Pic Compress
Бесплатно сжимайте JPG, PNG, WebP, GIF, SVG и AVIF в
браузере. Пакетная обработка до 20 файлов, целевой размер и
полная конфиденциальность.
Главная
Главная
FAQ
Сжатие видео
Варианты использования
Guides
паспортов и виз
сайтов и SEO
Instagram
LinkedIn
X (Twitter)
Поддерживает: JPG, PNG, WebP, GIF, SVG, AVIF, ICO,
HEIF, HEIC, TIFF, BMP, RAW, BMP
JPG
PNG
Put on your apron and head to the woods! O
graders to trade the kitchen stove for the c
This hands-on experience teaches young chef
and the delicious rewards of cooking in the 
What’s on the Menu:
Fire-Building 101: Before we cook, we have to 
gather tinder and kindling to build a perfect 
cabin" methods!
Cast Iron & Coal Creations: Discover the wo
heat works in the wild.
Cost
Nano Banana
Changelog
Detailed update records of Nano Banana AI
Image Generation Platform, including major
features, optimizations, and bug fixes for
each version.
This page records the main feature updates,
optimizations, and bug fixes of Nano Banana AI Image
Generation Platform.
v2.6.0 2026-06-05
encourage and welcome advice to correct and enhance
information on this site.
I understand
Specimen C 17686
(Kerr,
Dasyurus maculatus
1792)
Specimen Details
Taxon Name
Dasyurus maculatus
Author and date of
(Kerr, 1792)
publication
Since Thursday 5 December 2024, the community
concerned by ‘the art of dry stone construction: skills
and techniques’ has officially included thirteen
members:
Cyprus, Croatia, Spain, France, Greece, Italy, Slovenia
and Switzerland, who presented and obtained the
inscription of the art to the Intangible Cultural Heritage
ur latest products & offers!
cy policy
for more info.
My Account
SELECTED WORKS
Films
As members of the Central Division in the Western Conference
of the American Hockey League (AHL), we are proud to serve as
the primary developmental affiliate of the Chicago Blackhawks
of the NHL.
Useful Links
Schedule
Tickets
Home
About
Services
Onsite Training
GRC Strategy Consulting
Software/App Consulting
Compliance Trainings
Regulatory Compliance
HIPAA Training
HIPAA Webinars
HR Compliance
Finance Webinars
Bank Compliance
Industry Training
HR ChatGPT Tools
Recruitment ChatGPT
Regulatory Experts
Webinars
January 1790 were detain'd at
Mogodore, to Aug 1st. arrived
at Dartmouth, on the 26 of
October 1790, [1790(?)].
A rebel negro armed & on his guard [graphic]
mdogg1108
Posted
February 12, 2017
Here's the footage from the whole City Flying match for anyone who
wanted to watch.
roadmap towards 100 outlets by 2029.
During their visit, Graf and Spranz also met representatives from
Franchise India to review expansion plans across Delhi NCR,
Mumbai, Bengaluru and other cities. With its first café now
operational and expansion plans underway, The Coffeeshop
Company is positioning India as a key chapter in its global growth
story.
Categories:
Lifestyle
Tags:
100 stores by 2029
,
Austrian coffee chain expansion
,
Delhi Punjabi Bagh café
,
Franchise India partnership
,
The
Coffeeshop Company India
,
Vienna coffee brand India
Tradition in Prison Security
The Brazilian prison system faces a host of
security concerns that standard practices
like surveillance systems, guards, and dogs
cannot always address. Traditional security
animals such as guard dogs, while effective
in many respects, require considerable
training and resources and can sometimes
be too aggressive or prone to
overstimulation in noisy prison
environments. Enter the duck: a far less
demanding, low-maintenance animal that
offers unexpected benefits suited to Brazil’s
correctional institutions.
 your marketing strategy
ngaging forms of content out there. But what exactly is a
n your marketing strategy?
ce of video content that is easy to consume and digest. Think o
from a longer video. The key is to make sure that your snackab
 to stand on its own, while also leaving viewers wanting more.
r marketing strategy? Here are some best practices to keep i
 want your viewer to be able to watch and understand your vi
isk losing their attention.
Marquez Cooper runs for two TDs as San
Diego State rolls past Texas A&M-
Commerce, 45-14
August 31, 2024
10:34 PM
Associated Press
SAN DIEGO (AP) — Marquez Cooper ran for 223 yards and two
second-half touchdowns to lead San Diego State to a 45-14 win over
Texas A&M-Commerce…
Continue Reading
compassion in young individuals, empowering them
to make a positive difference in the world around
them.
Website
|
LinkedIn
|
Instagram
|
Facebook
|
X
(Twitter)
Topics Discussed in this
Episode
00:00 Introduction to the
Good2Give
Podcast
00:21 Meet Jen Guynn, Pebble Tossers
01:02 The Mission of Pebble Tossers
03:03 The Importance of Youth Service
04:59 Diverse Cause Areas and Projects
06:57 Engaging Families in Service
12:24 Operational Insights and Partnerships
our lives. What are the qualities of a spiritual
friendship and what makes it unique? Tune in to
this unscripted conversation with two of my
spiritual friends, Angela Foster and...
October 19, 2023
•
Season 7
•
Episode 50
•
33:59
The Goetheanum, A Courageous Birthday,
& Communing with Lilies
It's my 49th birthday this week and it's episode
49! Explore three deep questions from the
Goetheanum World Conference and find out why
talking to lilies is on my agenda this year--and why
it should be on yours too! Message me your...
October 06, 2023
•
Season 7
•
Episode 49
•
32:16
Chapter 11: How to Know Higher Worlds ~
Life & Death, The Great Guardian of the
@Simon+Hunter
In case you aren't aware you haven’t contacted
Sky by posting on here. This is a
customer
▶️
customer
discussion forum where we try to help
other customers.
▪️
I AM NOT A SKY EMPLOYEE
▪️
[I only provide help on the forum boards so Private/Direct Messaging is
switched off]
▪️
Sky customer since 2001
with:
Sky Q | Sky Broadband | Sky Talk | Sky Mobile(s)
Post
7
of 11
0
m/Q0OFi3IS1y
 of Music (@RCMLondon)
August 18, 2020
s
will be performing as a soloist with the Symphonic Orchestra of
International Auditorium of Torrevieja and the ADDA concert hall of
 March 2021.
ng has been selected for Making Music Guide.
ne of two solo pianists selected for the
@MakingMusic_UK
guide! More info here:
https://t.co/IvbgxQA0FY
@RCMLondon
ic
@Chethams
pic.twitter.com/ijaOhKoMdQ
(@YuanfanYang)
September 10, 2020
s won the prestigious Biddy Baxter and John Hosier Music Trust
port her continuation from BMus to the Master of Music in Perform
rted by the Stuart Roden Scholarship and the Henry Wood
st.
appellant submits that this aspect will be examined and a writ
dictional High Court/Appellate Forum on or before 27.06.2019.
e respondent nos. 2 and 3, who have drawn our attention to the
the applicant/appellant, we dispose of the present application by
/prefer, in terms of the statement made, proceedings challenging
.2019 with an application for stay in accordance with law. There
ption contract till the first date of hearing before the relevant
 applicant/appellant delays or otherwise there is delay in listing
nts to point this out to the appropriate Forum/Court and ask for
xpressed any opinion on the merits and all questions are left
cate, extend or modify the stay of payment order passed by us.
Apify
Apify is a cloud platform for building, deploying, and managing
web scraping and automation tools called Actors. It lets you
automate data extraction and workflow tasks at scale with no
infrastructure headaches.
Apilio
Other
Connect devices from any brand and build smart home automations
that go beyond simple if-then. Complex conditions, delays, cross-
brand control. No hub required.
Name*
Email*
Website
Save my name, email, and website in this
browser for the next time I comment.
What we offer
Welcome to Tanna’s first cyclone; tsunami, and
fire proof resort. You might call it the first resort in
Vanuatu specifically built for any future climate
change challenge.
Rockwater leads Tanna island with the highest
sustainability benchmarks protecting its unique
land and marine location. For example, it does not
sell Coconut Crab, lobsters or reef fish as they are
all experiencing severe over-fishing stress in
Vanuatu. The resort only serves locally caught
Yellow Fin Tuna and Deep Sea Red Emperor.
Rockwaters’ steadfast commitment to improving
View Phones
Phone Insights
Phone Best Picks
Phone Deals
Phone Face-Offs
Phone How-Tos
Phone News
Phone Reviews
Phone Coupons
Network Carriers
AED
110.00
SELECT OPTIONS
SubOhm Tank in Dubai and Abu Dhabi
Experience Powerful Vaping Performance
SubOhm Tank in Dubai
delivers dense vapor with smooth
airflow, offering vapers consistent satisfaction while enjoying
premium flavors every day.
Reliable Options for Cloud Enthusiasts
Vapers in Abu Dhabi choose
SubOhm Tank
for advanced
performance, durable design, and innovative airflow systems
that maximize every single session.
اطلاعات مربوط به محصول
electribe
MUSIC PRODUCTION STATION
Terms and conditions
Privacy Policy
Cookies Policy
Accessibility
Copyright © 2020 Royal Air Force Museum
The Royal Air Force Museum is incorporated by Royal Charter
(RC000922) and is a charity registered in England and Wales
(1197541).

* * * * * * *

DIRECTIONS
Arrange the data above as a Markdown table with the columns Row and Text. Start at the first line and end at the line containing "and Switzerland, who". Give each line its row number and skip any blank lines.

EXPECTED OUTPUT
| Row | Text |
|---|---|
| 1 | Pic Compress |
| 2 | Бесплатно сжимайте JPG, PNG, WebP, GIF, SVG и AVIF в |
| 3 | браузере. Пакетная обработка до 20 файлов, целевой размер и |
| 4 | полная конфиденциальность. |
| 5 | Главная |
| 6 | Главная |
| 7 | FAQ |
| 8 | Сжатие видео |
| 9 | Варианты использования |
| 10 | Guides |
| 11 | паспортов и виз |
| 12 | сайтов и SEO |
| 13 | Instagram |
| 14 | LinkedIn |
| 15 | X (Twitter) |
| 16 | Поддерживает: JPG, PNG, WebP, GIF, SVG, AVIF, ICO, |
| 17 | HEIF, HEIC, TIFF, BMP, RAW, BMP |
| 18 | JPG |
| 19 | PNG |
| 20 | Put on your apron and head to the woods! O |
| 21 | graders to trade the kitchen stove for the c |
| 22 | This hands-on experience teaches young chef |
| 23 | and the delicious rewards of cooking in the  |
| 24 | What’s on the Menu: |
| 25 | Fire-Building 101: Before we cook, we have to  |
| 26 | gather tinder and kindling to build a perfect  |
| 27 | cabin" methods! |
| 28 | Cast Iron & Coal Creations: Discover the wo |
| 29 | heat works in the wild. |
| 30 | Cost |
| 31 | Nano Banana |
| 32 | Changelog |
| 33 | Detailed update records of Nano Banana AI |
| 34 | Image Generation Platform, including major |
| 35 | features, optimizations, and bug fixes for |
| 36 | each version. |
| 37 | This page records the main feature updates, |
| 38 | optimizations, and bug fixes of Nano Banana AI Image |
| 39 | Generation Platform. |
| 40 | v2.6.0 2026-06-05 |
| 41 | encourage and welcome advice to correct and enhance |
| 42 | information on this site. |
| 43 | I understand |
| 44 | Specimen C 17686 |
| 45 | (Kerr, |
| 46 | Dasyurus maculatus |
| 47 | 1792) |
| 48 | Specimen Details |
| 49 | Taxon Name |
| 50 | Dasyurus maculatus |
| 51 | Author and date of |
| 52 | (Kerr, 1792) |
| 53 | publication |
| 54 | Since Thursday 5 December 2024, the community |
| 55 | concerned by ‘the art of dry stone construction: skills |
| 56 | and techniques’ has officially included thirteen |
| 57 | members: |
| 58 | Cyprus, Croatia, Spain, France, Greece, Italy, Slovenia |
| 59 | and Switzerland, who presented and obtained the |